Activity —
Within the listing below, filter for "scroll" and copy every matching line.

Dataset —
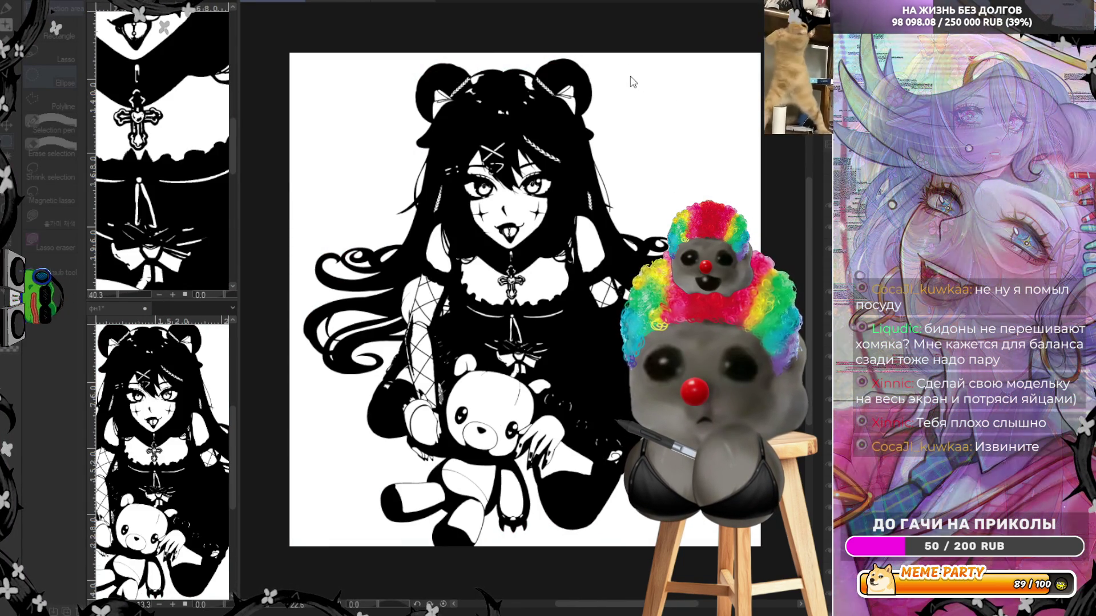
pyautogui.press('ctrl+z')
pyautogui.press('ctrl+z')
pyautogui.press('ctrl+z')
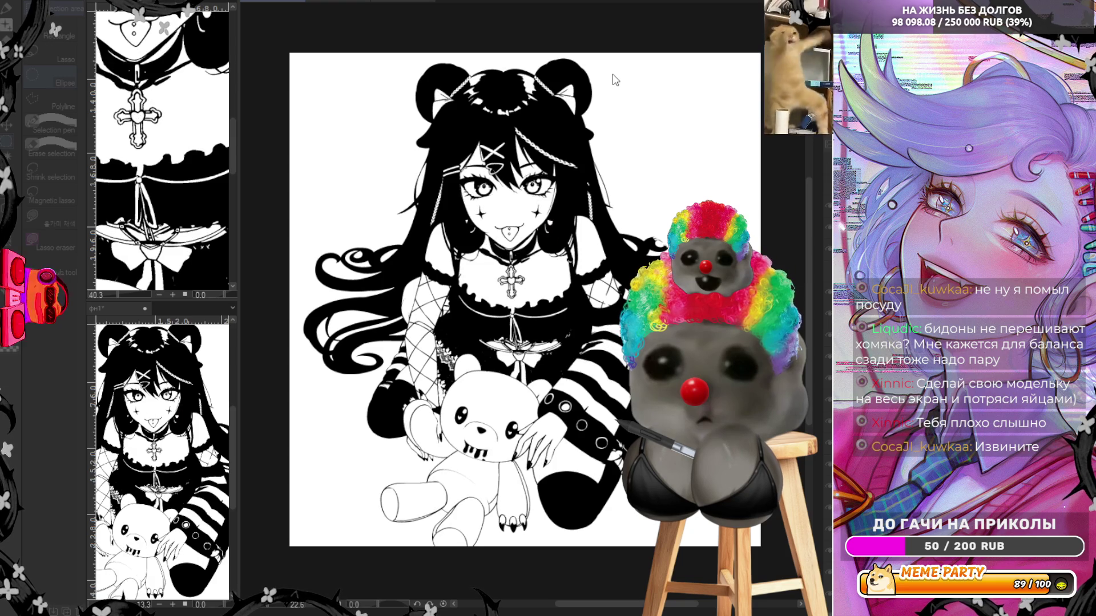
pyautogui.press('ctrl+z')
---
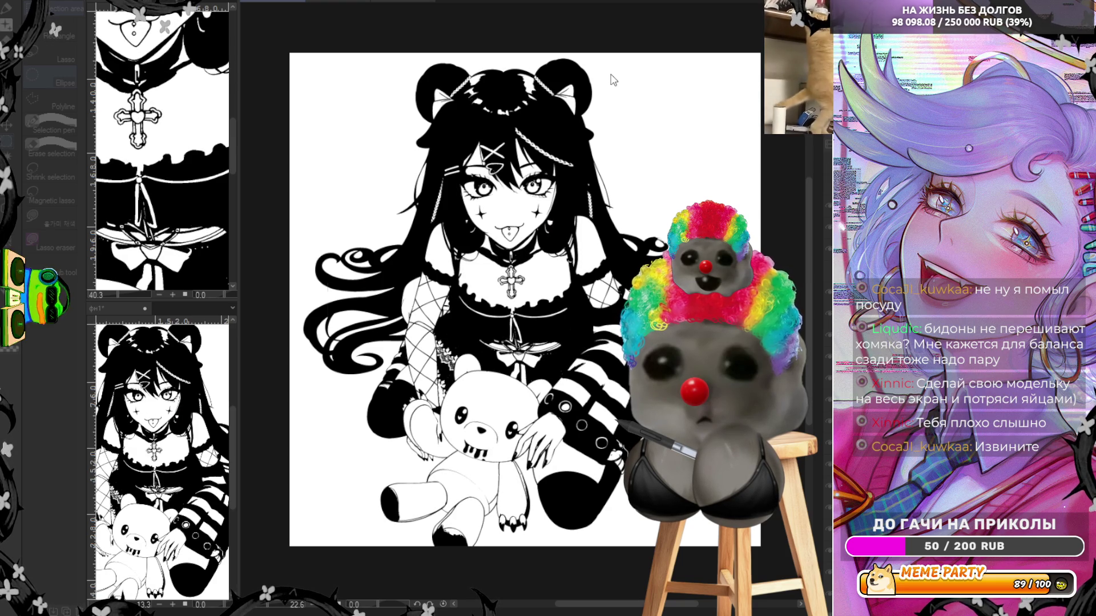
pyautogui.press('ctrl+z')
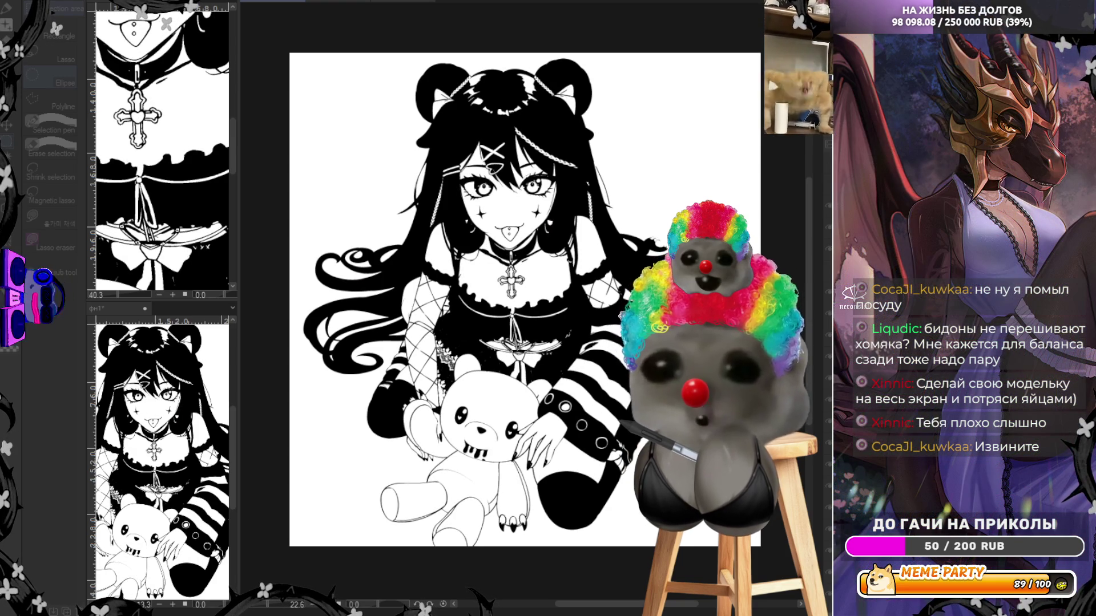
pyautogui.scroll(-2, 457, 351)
* * *
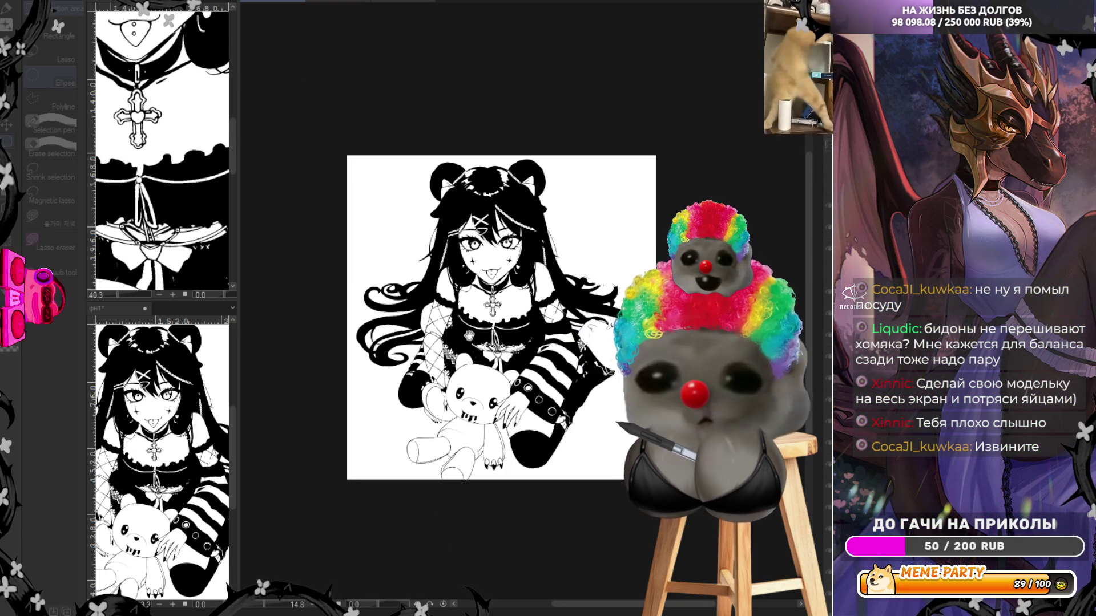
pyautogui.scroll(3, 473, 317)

Solution below —
pyautogui.scroll(-2, 457, 351)
pyautogui.scroll(3, 473, 317)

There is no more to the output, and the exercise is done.